If some changes are added to the index and there are some changes that are not added to the index, how do I discard the changes in my working copy that are not added to the index yet?

+24  A: 
git checkout path/to/file/to/revert
Tobi
Thanks, that worked. Is there a way do that for all files in the repository instead of having to specify them individually?
Readonly
git checkout -- .
Charles Bailey
+17  A: 

Another quicker way is:

git stash save --keep-index

After that, you can drop that stash with a git stash drop command if you like.

Greg Hewgill
A: 
for f in `git ls-files -m`; do git checkout HEAD -- $f; done

Will get you something similar to stash save, but without cluttering your stash (or requiring an extra step to drop). Of course, any number of steps are scriptable.

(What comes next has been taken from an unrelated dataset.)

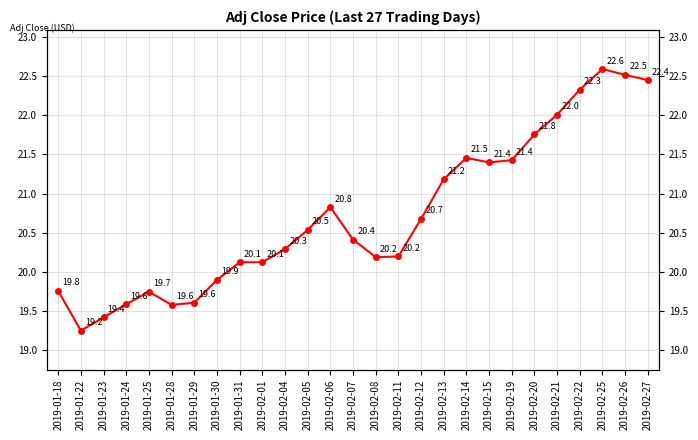

Reading right to left, extract all data points from this chart.

22.4	22.5	22.6	22.3	22.0	21.8	21.4	21.4	21.5	21.2	20.7	20.2	20.2	20.4	20.8	20.5	20.3	20.1	20.1	19.9	19.6	19.6	19.7	19.6	19.4	19.2	19.8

Either one will work.

Ben Collins
If a file is modified in the index and again in the working tree this will discard the staged changes as well, though.
Charles Bailey
+2  A: 

@Ben Collins:

Wouldn’t a simple “git checkout HEAD -- $(git ls-files -m)” work?

Aristotle Pagaltzis
yup. that'd work too. using the for loop was just the first thing that came to mind because I don't normally pass multiple paths to checkout.
Ben Collins
If a file is modified in the index and again in the working tree this will discard the staged changes as well, though.
Charles Bailey
the same result can be achieved via ``git checkout `git ls-files -m` ``
asymmetric
note: the backticks in the previous comment are misplaced, there seems to be a different syntax for comments that ignores double backticks (a bug maybe?)
asymmetric
That’s the same as what I wrote, other than that it doesn’t defend against the possibility that the first file listed is named the same as one of your refs, in which case the command line you showed would do the wrong thing.
Aristotle Pagaltzis
+1  A: 

git reset --hard

This will throw away changes added to the index as well.
Charles Bailey
@Charles: What do you mean?
Josh K
I believe he means that anything you added to the stage with git add would also get discarded. The question is asking for "unstaged".
ChrisH
+17  A: 

This checks out the current index for the current directory, throwing away all changes in files from the current directory downwards.

git checkout .

or this which checks out all files from the index, overwriting working tree files.